Lecture 18: post-hoc ANOVA

November 12th, 2024 (10th week of classes)

post-hoc ANOVA analysis

When the null hypothesis of an ANOVA is rejected, we accept the alternative hypothesis, which states that “at least two samples come from different statistical populations with different means.” However, ANOVA does not specify which pairs of means are significantly different. Identifying these differences is a crucial step in further interpreting the outcomes of research studies.

This additional analysis is referred to as a post-hoc test, conducted after the ANOVA has been performed. Additionally, we emphasize the importance of verifying that the assumption of homoscedasticity holds before proceeding with an ANOVA, as this ensures the validity of the analysis.

Lecture

Slides:

Download lecture: 3 slides per page and outline

Download lecture: 1 slide per page

Supplement to the lecture (demonstration of principles involving family-wise Type I error using code)
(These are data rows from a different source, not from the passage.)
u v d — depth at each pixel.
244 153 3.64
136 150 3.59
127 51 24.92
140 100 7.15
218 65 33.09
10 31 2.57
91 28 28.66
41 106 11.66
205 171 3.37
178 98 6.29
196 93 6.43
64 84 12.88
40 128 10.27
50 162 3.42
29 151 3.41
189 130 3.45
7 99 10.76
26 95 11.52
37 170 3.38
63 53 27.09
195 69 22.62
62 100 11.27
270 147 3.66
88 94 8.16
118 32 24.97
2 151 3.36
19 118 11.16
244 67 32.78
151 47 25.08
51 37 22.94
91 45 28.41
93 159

There is no need to study the code below but it will allow to understand further the issues discussed in this lecture.

We saw ttat if we set an alpha of 0.05, i.e., acceptance area of 95% (0.95), then the chance of finding at least one significant test when you should not (i.e., committing one Type I error or a false positive error) out of 24 tests is:

\[1-0.95^{24}=0.708011\]

The code below reproduces the plot on how the probability of at least one type I error changes as a function of number of tests. It turns out that to achieve a probability of 100% we need at least 328 tests.

n.tests <- 1:328
prob.atLeast1.TypeIerror <- 1 - 0.95^n.tests
prob.atLeast1.TypeIerror[325:328]

## [1] 0.9999999 0.9999999 0.9999999 1.0000000

plot(n.tests,prob.atLeast1.TypeIerror,pch=16,col="firebrick",
     cex=0.3, xlab="number of tests",ylab="prob. of at least one type I error")

The code below then generates 328 two-sample t tests when all tests are based on sampling from the same population, i.e., any significance would be true false positives (i.e., type I errors). 328 two-sample t tests are repeated 1000 times. Each time, the number of significant p-values are counted and recorded in the vector number.TypeIerrors.

number.samples <- 328
groups <- c(rep(1,15),rep(2,15))
number.TypeIerrors <- c()
for (i in 1:1000){
  samples.H0.True <- replicate(number.samples,rnorm(n=30,mean=10,sd=3))
  p.values <- apply(samples.H0.True,MARGIN=2,FUN=function(x) t.test(x~groups,var.equal = TRUE)$p.value)
  number.TypeIerrors[i] <- length(which(p.values <= 0.05))
}

Code for plotting the number of type I errors per 328 two-sample t-tests in the order they were performed. The blue line shows the average number of type I error rates estimated from the data, which is given by mean(number.TypeIerrors). This value should be extremely similar to 16.4, which is the expected number of values given by 0.05 x 328. In order words 5% of tests are expected in average to be siginificant when they should not (i.e., a product of multiple Type I errors, called the family-wise type I error as discussed in the lecture). mean(number.TypeIerrors) is not exactly 0.05 x 328 (the true average value) because we calculated mean(number.TypeIerrors) based on 1000 times 328 tests. They would be equal if we had run infinite times 328 tests.

plot(1:1000,number.TypeIerrors,pch=16,col="firebrick",cex=0.3,xlab="order in which the 328 tests were conducted",ylab="number of Type I errors per 328 tests")
abline(h=mean(number.TypeIerrors),col="blue",lwd=2)
expected.avg.typeIerror <- 0.05*328
mean(number.TypeIerrors)